ClearScape Analytics is a new suite of in-database analytics and machine learning tools that can run on any Teradata environment, including the two VantageCloud offerings and on-prem Vantage environments. The new offering includes existing Teradata functionality and introduces new capabilities in two big areas, including ModelOps and time-series functions.
“Analytics is more than just the scoring the model at the end. There’s a whole pipline of data preparation. Depending on who you talk to, 80% of the work is in the data wrangling and transforming the data and so on. So we have a whole bunch of capabilities in that area.”

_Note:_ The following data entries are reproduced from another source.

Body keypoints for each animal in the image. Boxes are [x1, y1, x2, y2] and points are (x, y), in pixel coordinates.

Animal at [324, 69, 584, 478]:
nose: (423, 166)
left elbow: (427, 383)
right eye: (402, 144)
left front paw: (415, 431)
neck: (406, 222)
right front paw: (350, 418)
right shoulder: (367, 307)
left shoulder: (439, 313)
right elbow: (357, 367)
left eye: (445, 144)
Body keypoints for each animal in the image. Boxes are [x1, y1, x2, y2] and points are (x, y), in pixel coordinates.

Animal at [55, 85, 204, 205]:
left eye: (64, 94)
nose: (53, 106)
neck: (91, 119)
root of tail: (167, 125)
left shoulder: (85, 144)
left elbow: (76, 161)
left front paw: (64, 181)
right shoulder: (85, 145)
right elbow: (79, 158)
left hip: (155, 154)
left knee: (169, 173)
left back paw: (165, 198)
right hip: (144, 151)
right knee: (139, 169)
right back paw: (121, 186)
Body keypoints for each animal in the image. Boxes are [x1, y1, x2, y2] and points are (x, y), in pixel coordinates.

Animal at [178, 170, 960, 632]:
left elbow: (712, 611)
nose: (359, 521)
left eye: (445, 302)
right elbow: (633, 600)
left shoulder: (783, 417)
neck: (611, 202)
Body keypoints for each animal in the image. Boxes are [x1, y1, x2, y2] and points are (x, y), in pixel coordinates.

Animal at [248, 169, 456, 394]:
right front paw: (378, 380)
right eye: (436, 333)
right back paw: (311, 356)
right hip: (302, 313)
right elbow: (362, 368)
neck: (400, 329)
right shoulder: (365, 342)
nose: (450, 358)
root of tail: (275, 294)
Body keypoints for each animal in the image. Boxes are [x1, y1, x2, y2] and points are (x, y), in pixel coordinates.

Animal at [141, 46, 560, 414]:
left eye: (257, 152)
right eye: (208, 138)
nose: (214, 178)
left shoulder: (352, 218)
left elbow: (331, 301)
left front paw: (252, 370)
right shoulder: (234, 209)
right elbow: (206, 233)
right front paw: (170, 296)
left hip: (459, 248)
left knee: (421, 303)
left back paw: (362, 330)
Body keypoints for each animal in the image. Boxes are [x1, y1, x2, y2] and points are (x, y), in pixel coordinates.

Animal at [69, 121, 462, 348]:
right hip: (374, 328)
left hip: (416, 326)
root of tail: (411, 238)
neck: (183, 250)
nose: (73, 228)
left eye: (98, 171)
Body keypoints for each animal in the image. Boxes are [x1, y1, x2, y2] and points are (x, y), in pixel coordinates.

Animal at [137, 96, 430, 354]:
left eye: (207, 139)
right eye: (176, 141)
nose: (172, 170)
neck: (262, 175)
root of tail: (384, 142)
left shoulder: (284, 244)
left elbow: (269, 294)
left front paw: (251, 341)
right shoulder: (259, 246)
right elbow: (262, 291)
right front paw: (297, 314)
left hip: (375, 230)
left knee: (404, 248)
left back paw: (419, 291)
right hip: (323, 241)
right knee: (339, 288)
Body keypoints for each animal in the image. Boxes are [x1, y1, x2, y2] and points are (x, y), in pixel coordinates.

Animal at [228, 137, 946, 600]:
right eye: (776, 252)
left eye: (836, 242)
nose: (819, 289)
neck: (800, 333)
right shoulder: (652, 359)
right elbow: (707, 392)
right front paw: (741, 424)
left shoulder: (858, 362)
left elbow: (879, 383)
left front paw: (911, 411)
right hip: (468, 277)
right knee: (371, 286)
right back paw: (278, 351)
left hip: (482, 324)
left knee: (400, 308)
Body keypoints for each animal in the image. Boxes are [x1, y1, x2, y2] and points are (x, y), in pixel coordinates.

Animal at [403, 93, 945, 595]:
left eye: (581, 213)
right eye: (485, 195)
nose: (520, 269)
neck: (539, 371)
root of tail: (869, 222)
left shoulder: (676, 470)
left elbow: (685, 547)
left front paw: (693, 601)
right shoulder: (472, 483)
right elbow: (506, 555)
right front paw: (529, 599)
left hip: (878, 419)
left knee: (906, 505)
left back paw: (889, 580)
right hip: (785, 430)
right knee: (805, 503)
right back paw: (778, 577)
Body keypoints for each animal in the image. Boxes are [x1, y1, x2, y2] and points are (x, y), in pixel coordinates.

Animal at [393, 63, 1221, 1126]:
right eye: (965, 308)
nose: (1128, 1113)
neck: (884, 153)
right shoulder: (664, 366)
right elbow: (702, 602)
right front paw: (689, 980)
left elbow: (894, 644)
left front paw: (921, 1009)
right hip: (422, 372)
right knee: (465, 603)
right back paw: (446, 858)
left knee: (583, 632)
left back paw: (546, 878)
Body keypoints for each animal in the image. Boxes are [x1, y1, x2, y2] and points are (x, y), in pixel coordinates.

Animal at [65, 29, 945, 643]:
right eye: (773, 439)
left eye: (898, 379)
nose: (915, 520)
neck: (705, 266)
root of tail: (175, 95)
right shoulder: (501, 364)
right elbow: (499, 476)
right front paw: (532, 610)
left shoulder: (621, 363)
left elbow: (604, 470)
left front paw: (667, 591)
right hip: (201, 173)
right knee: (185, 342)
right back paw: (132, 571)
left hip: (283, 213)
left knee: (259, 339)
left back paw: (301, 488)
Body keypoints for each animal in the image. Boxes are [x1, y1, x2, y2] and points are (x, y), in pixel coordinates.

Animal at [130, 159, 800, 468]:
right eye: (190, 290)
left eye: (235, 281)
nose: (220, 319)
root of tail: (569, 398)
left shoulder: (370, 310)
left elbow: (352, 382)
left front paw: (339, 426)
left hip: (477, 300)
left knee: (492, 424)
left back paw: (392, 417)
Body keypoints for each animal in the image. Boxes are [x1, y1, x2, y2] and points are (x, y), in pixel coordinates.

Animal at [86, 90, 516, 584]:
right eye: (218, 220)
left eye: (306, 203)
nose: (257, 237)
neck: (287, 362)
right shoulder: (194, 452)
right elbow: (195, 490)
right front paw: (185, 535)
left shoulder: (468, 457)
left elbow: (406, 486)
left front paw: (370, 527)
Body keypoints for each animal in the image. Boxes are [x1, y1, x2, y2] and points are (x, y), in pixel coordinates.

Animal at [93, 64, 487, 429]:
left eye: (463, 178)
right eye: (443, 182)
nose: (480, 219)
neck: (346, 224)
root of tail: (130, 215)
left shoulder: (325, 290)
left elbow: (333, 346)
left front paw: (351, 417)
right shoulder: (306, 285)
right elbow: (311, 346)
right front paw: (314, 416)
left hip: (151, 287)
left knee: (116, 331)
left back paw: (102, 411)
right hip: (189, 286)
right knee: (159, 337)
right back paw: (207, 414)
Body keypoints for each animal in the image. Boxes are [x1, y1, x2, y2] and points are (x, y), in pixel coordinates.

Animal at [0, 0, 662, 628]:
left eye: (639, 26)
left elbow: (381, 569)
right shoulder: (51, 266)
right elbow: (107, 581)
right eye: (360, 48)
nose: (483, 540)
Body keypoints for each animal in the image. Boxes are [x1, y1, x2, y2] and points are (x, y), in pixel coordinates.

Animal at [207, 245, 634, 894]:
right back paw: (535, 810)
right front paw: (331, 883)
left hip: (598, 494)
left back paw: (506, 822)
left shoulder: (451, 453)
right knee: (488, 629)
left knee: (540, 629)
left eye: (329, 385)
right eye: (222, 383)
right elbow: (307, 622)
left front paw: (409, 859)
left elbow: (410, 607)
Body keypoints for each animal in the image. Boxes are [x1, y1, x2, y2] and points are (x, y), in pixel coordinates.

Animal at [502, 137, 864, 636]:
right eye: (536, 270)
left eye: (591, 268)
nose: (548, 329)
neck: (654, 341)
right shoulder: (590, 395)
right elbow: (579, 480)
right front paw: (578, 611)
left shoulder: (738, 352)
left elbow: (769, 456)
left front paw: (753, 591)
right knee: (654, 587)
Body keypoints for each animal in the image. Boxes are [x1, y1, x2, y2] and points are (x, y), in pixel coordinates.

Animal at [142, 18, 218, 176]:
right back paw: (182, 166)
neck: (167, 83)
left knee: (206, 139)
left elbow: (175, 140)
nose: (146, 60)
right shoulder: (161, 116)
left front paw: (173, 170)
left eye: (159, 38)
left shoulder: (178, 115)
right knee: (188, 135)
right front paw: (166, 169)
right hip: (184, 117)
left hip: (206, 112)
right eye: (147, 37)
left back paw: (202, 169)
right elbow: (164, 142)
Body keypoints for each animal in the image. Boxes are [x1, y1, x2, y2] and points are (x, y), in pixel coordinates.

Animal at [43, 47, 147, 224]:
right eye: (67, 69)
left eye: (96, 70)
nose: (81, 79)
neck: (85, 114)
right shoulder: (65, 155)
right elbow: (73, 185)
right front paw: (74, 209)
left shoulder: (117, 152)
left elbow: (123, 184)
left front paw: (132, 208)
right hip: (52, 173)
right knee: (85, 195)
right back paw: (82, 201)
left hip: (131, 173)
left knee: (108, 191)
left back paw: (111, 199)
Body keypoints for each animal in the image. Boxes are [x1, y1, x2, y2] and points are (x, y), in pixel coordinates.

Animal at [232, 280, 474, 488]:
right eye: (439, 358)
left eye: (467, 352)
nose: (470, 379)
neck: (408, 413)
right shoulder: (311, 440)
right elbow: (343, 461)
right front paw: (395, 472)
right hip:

Meanwhile, the MLOps capabilities in ClearScape are designed to help data scientists automate the machine learning lifecycle, including capturing, training, deploying, and monitoring the machine learning model in production. “That’s something that before was done with a lot of scripting and a lot of manual stuff,” Brobst said. “Now it’s completely automated.”
ClearScape is not designed to be data science workbench. Instead, Teradata intends the product to be used in conjunction with a data science notebook like Jupyter or tools from SAS, Dataiku, H2O.ai, RStudio, and others.
“This does not replace those things,” Brobst said. “The data scientist is using the best tool for them. But we then automate the process behind the scenes for the model deployment, monitoring, etc.”
ClearScape Analytics is a reflection of Teradata’s plan to be more aggressive in embracing open source in the AI era and allowing its customers to use open source predictive and prescriptive analytics with its data management platform.
“A lot of machine learning is absolutely open source,” Bropst said, citing things like TensorFlow and scikit-learn and other R and Python libraries. “But we’ve got these in-database capabilities that are uniquely aligned to the capability of the original architecture that came out of CalTech, which was kind of the origins of the Teradata technology. And we can provide those libraries with an order of magnitude, or multiple orders of magnitude, speed up.”
Teradata won’t be open sourcing its core tech anytime soon. But as the use of machine learning explodes and new deep learning techniques emerge, the company sees an opportunity to not only bring more unstructured data (the feedstock for deep learning and AI) under its wing, but also to give data scientists better tools for getting their AI creations to market.
“We are the data management platform. We’re still the best at that, and that’s where we come from,” Brobst said. “There is no AI without data. Data is the fuel. And so as I said, it is not our intent from an R&D point of view to go invest new algorithms. But we will take those algorithms invented in academic and commercial community, with partners and so on, and we will engineer them to run in parallel, to run faster. We absolutely will take that on.”